Boat
Old English bāt, of Germanic origin.
wiktionary
From Middle English bot, boot, boet, boyt(“boat”), from Old English bāt(“boat”), from Proto-Germanic *baitaz, *baitą(“boat, small ship”), from Proto-Indo-European *bʰeyd-(“to break, split”). Cognate with Old Norse beit(“boat”), Middle Dutch beitel(“little boat”).
Old Norse bátr (whence Icelandic bátur, Norwegian båt, Danish båd), Dutch boot, German Boot, Occitan batèl and French bateau are all ultimately borrowings from the Old English word.
etymonline
boat (n.)
"small open vessel (smaller than a ship) used to cross waters, propelled by oars, a sail, or (later) an engine," Old English bat, from Proto-Germanic *bait- (source also of Old Norse batr, Dutch boot, German Boot), possibly from PIE root *bheid- "to split," if the notion is of making a boat by hollowing out a tree trunk or from split planking.

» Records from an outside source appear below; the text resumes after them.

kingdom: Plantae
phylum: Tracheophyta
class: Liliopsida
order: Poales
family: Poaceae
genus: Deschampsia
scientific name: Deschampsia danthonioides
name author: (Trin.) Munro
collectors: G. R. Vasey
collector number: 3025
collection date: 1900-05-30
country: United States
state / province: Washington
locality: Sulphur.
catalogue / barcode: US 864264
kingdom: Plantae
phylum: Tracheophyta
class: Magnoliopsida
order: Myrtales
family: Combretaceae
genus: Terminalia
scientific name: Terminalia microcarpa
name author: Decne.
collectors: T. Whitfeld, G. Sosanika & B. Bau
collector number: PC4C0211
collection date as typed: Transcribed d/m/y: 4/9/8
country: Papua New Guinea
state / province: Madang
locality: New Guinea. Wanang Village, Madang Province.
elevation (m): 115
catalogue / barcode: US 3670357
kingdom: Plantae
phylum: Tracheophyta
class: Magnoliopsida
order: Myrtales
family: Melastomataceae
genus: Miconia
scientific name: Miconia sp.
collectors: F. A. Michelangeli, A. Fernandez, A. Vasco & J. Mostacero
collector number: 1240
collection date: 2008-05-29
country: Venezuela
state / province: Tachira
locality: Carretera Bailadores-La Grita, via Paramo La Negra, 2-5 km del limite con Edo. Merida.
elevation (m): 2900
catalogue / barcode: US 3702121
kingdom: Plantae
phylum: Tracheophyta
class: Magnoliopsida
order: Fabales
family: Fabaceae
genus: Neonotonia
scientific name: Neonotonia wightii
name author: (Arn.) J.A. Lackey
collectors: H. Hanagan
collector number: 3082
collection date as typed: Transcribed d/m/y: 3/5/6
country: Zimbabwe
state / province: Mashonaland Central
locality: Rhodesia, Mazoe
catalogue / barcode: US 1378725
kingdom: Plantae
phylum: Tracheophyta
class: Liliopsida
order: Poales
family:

Or it may be an extension of the name for some part of a ship.
French bateau "boat" is from Old English or Norse. Spanish batel, Italian battello, Medieval Latin batellus likewise probably are from Germanic. Of serving vessels resembling a boat, by 1680s. The image of being in the same boat "subject to similar challenges and difficulties" is by 1580s; to rock the boat "disturb stability" is from 1914.